On post-op day #3, as I was headed back to the hospital, I received a call from my brother Pete. He said, “there’s a lot of people in mom’s room. The nurse here said mom triggered and alarm and a nurse who was monitoring her called him.” As my brother spoke, I realized my mom had triggered an Advanced Alert Monitor (AAM) response. Just a few months back, I transferred from Kaiser Sacramento and took a position as a Quality Nurse Consultant with AAM. My position allows me to use my critical care nursing skills to assess patients virtually.  When I receive an alert, I call the Rapid Response Team (RRT) nurse and together we discuss the patient and look for early signs of deterioration.

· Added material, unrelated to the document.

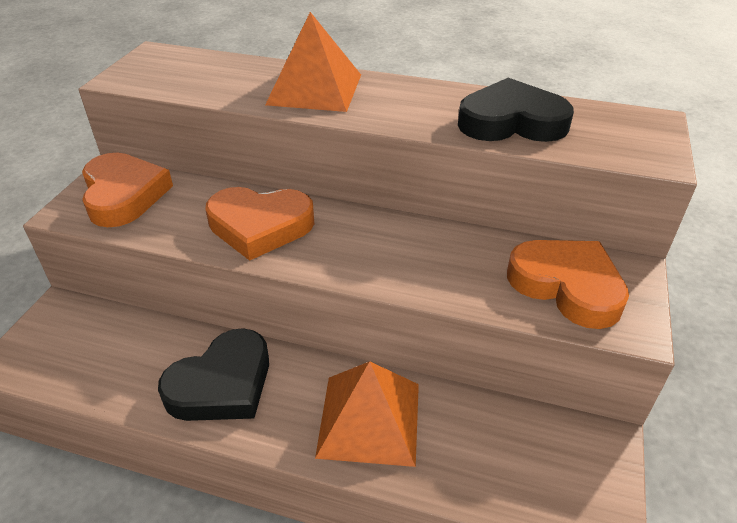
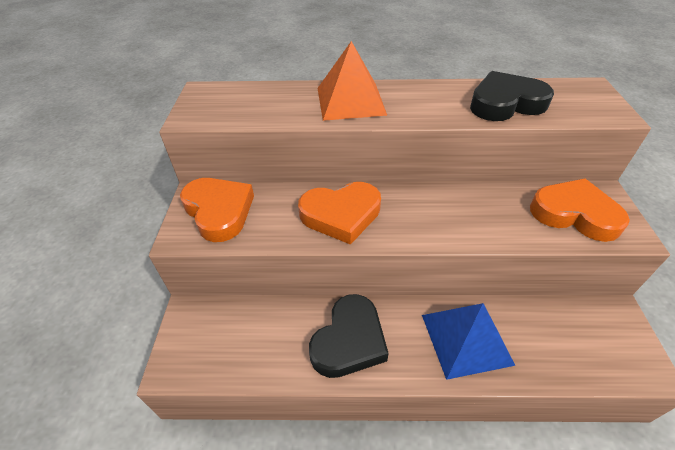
camera: 15 degrees left, 5 degrees up
orange pyramid [315,361,419,467] -> blue pyramid [422,303,516,380]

The RRT team, which consists of an ICU RN, a Physician, the House Supervisor, current care team and often a Social Worker arrive to the patient’s bedside and proactively intervene, thus preventing potential decline. As I entered my mom’s room, I saw the team at her bedside. They were communicating to her and my brother about the alert and the next steps. My mom’s vital signs had worsened. She had been hypotensive post-operatively, however now she was now tachycardic and became hypoxic. The team decided to send her for a STAT US, VQ scan and CXR to look for a PE and Pneumonia. A couple of hours later, the results were in:  The US and VQ Scan were negative for a PE. Her CXR showed early infiltrates suggestive of pneumonia.  She was started on IV antibiotics and transferred to the Telemetry Unit for observation.

Despite my mom’s initial reservations to join Kaiser, she now tells everyone and anyone of her “wonderful, impressive experience with Kaiser, and everyone should choose Kaiser.”  She is a strong patient advocate! The entire process was reassuring to my family; it involved all of us, it allowed for open communication, but most importantly, it may have saved my mom’s life.

My mom and our family felt it was important to share this story. We believe, without a doubt, that Kaiser’s ability to bring Virtual Patient Monitoring to patients, saved her life. We are grateful to Kaiser for innovating medicine and providing quality care throughout every step of this course.